Such results reported by the international literature on journalistic role performance in recent years have undeniably re-opened the opportunity to discuss the extent to which professional roles are contingent upon different levels of influence (Mellado et al., 2017a). In this context, the concept of journalistic role performance becomes quite valuable since it focuses attention on issues relating to structure, agency, culture, and political economy. These issues are key to the understanding of journalism as a social practice (Esser, 2008). Journalistic role performance also raises the problem of the connection between journalism’s normative ideals and practice (Schudson, 2003), and encourages us to think about how ideals arise and function within a larger social context and how they relate to journalistic performance.

It is relevant to consider that although this entry is squarely positioned in the quantitative research tradition—as it is the tradition of most role performance, role conception, and role perception studies—there is a lot of newsroom and ethnography research that actually addresses these specific issues using a different conceptual framework. Indeed, reading authors from media sociology like Goffman (1959) or Tuchman (1972) clearly shows us that the notion of role performance has been quite close to qualitative and ethnographic research that has dealt with how journalists actually “operationalize” their own ideals in their daily practice.

[Stored rows]:

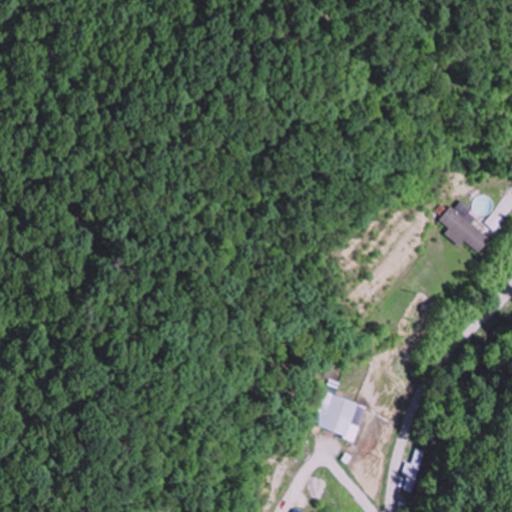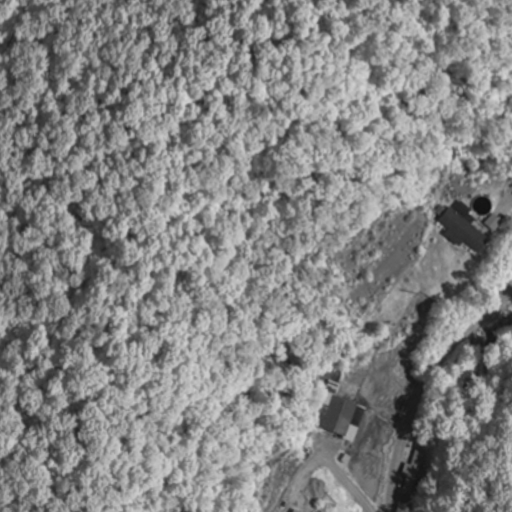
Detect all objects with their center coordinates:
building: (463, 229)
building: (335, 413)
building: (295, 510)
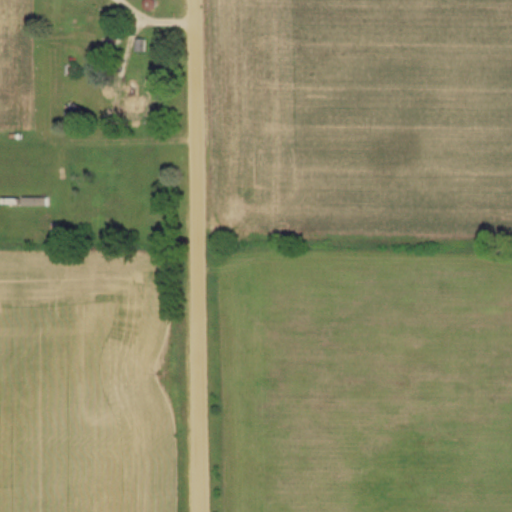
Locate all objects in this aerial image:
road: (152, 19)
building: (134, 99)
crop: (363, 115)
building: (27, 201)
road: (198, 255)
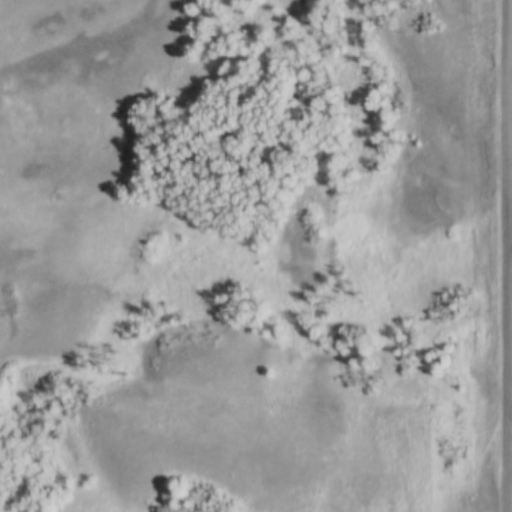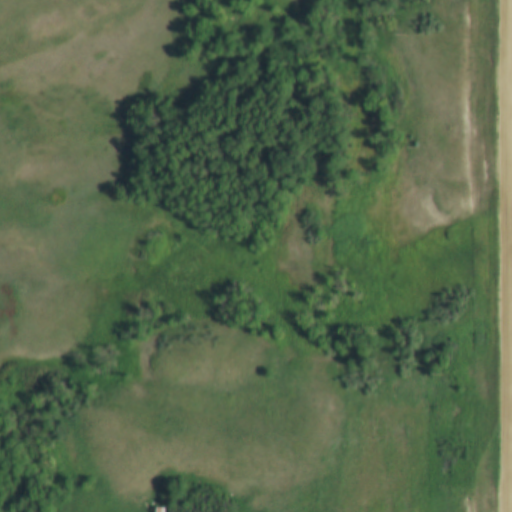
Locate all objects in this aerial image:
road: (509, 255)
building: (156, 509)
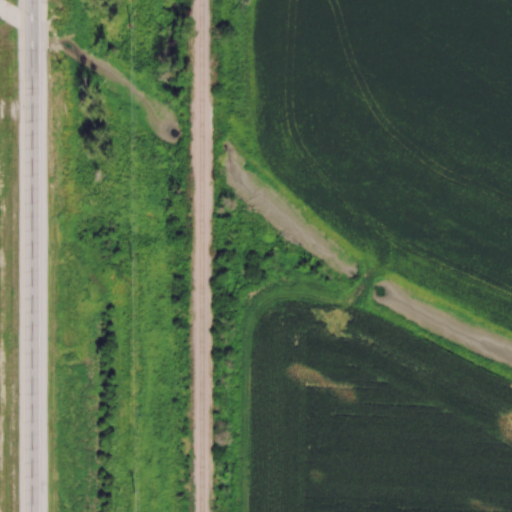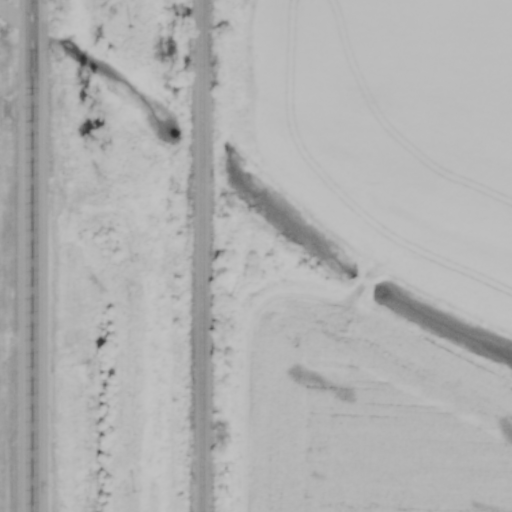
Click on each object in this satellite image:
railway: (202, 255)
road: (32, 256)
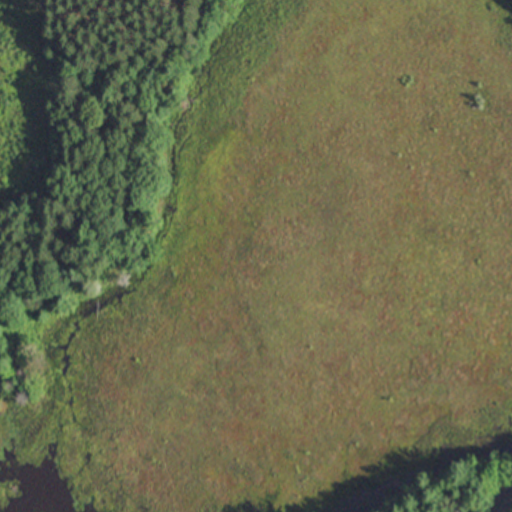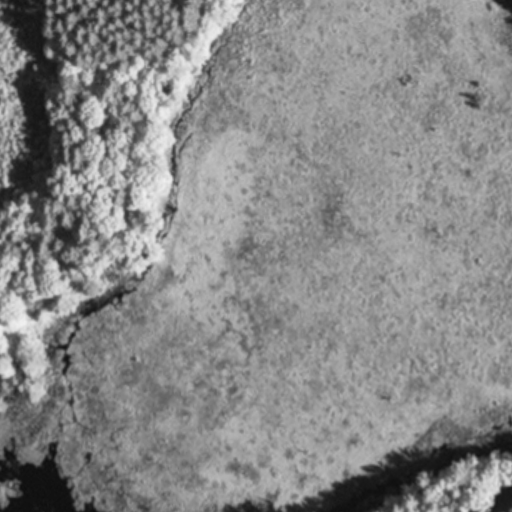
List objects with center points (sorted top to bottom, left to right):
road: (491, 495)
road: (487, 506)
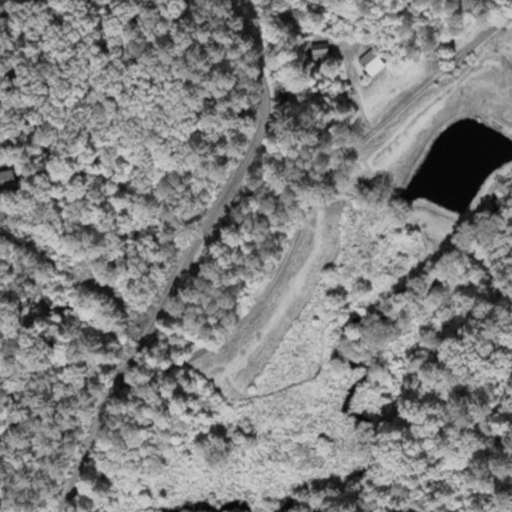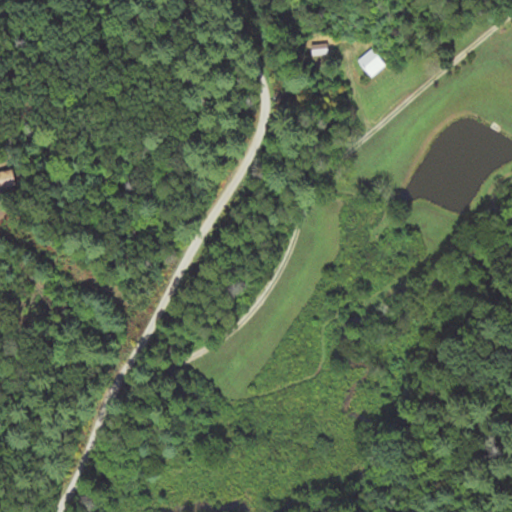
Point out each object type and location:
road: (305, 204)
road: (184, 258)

[Written instruction 1]:
Print the part of the journalistic role performance passage starting with "It is relevant" and going on through "their daily practice.", word for word.
[Written instruction 2]:
Write the next part of the journalistic role performance passage, picking up right after its final sentence.

[Task answer 1]:
It is relevant to consider that although this entry is squarely positioned in the quantitative research tradition—as it is the tradition of most role performance, role conception, and role perception studies—there is a lot of newsroom and ethnography research that actually addresses these specific issues using a different conceptual framework. Indeed, reading authors from media sociology like Goffman (1959) or Tuchman (1972) clearly shows us that the notion of role performance has been quite close to qualitative and ethnographic research that has dealt with how journalists actually “operationalize” their own ideals in their daily practice.

[Task answer 2]:
Professional Roles as Object of Study

One of the main challenges of quantitative studies on journalistic professional roles over time has been the lack of theorization and empirical focus on analyzing the link between role conception and journalistic practice. Basically, journalistic roles have mostly been used as an empirical concept to study the functions on which journalists place more importance in society, while the definitions given to the construct “professional role” have varied quite widely (Mellado, Hellmueller, & Weaver, 2017c).

Overall, role theory defines a role as the expected behavior of people who occupy a particular social status and position in society (Biddle, 1979; Montgomery, 1998). In other words, a role has been conceptualized as the function undertaken by an individual in accordance with the normative demands placed upon that individual in his or her position (Goffman, 1961, p. 85). It should be noted, however, that roles might take different forms depending on the level of analysis applied to them.

Mellado et al. (2017a) distinguished four different concepts within the construct of professional roles in journalism: role conception, role perception, (perceived) role enactment, and role performance (see Table 1), taking into account the dual empirical and evaluative aspect thereof. The differences between these concepts are not only about how they are defined but also about how they can be empirically measured (Blumer, 1969; Lynch, 2007; Turner, 2006).

1.

Role conception: The purposes of the profession that a journalist conceives as most important at the individual level, and where the journalists’ evaluation of a specific role is not necessarily related to social consensus.

2.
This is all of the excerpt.